- REQUIRED WORK:
Please output the part of the material that begins with the line containing "The body of the woman in white patterned chador, not the" and ends with the line containing "Answer: approximately 90° to the" as a JSON list of strings. Use one string per line, include both end lines, and leave out blank lines.

- DATA RECORDS:
Segment Open

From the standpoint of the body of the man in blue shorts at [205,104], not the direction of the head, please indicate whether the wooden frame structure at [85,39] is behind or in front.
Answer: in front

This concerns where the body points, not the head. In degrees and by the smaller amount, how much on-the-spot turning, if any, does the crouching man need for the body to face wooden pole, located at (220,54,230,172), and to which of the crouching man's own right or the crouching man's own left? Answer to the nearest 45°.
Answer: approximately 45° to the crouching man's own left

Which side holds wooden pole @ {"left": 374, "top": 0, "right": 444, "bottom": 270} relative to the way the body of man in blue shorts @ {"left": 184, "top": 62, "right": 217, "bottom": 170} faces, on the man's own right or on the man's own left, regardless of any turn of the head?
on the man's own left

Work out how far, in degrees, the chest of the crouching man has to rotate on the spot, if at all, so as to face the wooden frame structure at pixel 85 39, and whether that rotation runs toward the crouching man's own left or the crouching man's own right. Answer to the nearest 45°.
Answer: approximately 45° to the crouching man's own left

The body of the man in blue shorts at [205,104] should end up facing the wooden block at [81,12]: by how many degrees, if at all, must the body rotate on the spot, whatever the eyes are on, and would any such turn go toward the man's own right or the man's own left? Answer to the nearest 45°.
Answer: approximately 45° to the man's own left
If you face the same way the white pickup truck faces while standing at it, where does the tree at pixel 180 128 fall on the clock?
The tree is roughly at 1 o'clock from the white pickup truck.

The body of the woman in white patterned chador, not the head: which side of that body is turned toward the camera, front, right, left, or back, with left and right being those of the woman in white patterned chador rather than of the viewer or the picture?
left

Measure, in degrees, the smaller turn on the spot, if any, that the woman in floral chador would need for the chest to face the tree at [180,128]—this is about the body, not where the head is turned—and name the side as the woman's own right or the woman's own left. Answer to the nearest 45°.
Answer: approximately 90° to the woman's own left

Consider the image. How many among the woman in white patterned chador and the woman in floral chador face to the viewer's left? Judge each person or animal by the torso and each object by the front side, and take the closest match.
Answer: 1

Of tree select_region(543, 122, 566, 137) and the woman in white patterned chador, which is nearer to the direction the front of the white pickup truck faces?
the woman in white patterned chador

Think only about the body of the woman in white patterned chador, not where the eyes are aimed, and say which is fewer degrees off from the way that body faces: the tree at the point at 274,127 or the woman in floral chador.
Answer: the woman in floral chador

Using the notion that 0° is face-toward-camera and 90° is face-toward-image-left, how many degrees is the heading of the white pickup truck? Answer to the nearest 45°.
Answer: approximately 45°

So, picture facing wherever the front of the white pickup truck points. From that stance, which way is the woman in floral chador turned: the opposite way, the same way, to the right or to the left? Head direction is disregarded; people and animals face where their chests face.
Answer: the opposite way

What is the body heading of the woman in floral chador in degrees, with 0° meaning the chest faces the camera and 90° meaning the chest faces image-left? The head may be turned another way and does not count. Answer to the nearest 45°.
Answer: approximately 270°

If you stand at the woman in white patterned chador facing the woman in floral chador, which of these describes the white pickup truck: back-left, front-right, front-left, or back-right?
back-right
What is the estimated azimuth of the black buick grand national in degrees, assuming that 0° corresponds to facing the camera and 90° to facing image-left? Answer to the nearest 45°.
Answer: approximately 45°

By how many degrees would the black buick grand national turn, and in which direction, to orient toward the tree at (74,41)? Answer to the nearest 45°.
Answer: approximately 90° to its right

Segment Closed
Segment Open

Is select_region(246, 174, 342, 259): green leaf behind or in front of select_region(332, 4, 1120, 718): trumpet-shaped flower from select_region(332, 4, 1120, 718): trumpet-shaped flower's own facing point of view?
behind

Segment Closed
Segment Open

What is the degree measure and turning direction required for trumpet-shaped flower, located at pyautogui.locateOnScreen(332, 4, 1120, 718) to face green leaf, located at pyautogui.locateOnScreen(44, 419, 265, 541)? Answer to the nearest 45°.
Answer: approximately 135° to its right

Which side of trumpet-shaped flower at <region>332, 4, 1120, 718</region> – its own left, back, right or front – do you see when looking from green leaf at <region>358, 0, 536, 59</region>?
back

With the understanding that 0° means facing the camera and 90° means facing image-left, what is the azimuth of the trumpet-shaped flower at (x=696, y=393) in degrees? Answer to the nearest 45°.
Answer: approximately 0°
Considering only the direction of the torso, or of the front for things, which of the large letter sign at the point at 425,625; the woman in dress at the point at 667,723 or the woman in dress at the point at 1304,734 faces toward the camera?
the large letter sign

Segment Closed

- EXERCISE SOLUTION:
[
  "The body of the woman in white patterned chador, not the head: which side of that body is turned toward the camera, front, right, left, or back, with left and right being those of the woman in white patterned chador rather than of the viewer or the picture?",
  "left",
  "Measure, in degrees, the smaller turn on the spot, if any, that the woman in floral chador would need for the chest to face the tree at [180,128]—this is about the body, not where the head is turned—and name the side as the woman's own right or the woman's own left. Answer to the nearest 45°.",
  "Answer: approximately 90° to the woman's own left"
]